TigerGraph is about real-time analytics for anomaly detection, pattern recognition, IoT applications, making recommendations (next best offer) and similar environments where low latency is required. As an example of its use, Figure 2 illustrates the logical architecture deployed for anti-money laundering (AML) at one of TigerGraph’s users. The blue brackets indicate sub-graphs. Note the support for machine learning, both supervised and unsupervised. Note too the fact that this sort of application requires support for real-time processing of operational data, not just analytics.
You can access the database via GSQL. As its name suggests, this is “SQL like”. In addition, a migration toolkit is provided to port queries from Cypher into GSQL, allowing you to easily reuse queries written for Neo4j. The company is planning to add support for Gremlin, part of the Apache Tinkerpop project, in a future release. TigerGraph provides its own graph visualisation capabilities, and also offers a browser-based capability called GraphStudio that can be used to create graph models, queries and so forth. This has been built on top of GSQL to make the environment more user-friendly, allowing ad hoc exploration of your data. There is also a GSQL software developer’s kit (SDK) that third-party graph specialists could use to integrate with TigerGraph. In addition, there is a RESTful API capability, which means that it should be relatively easy to integrate with third-party tools such as Tableau. A user extensible library of graph algorithms is also provided. Several algorithms (such as PageRank) are available out of the box, with more forthcoming as development continues.
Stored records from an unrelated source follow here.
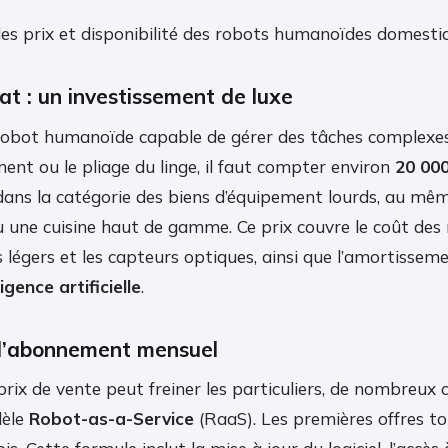
es prix et disponibilité des robots humanoïdes domesti
hat : un investissement de luxe
 robot humanoïde capable de gérer des tâches complex
ement ou le pliage du linge, il faut compter environ
20 000
dans la catégorie des biens d’équipement lourds, au mêm
u une cuisine haut de gamme. Ce prix couvre le coût des
 légers et les capteurs optiques, ainsi que l’amortissem
ligence artificielle
.
 l’abonnement mensuel
prix de vente peut freiner les particuliers, de nombreux
dèle
Robot-as-a-Service
(RaaS). Les premières offres t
TigerGraph also supports machine learning via the ability to generate training data en masse, which can then be extracted into your machine learning solution and used to train models. The training data itself is derived from your graph, and can be exported into your machine learning solution on a continuous basis, for example, every two hours. Due to the complexity of the graph structure on which it is based, this exposes a large quantity of information (particularly relationships) which can then be analysed deeply for connections and patterns. This can dramatically improve the accuracy of your models, particularly compared to simple analysis of relatively uncomplicated training data.
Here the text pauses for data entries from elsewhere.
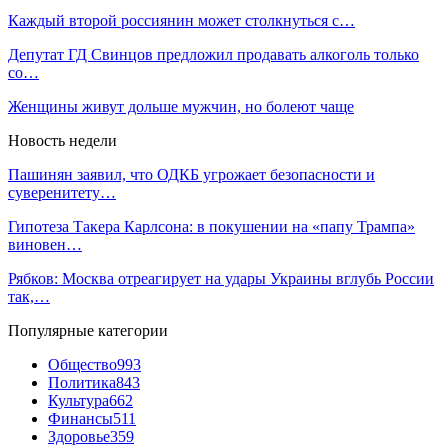
Каждый второй россиянин может столкнуться с…
Депутат ГД Свинцов предложил продавать алкоголь только
со…
Женщины живут дольше мужчин, но болеют чаще
Новость недели
Пашинян заявил, что ОДКБ угрожает безопасности и
суверенитету…
Гипотеза Такера Карлсона: в покушении на «папу Трампа»
виновен…
Рябков: Москва отреагирует на удары Украины вглубь России
так,…
Популярные категории
Общество
993
Политика
843
Культура
662
Финансы
511
Здоровье
359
The key point about TigerGraph is its performance. Most other graph databases were built originally to support operational environments and were not intended to be used for complex large-scale and real-time analytics, though they may have been extended in that direction since they were originally designed. TigerGraph, on the other hand, was designed specifically for these environments and it is therefore not surprising that benchmarks suggest that TigerGraph outperforms leading rival products.
The Bottom Line
We should emphasise “complex, large-scale and real-time” as well as “analytics” from the previous section. Add in the ability to process operational data in real-time and you should understand where and why TigerGraph has significant advantages.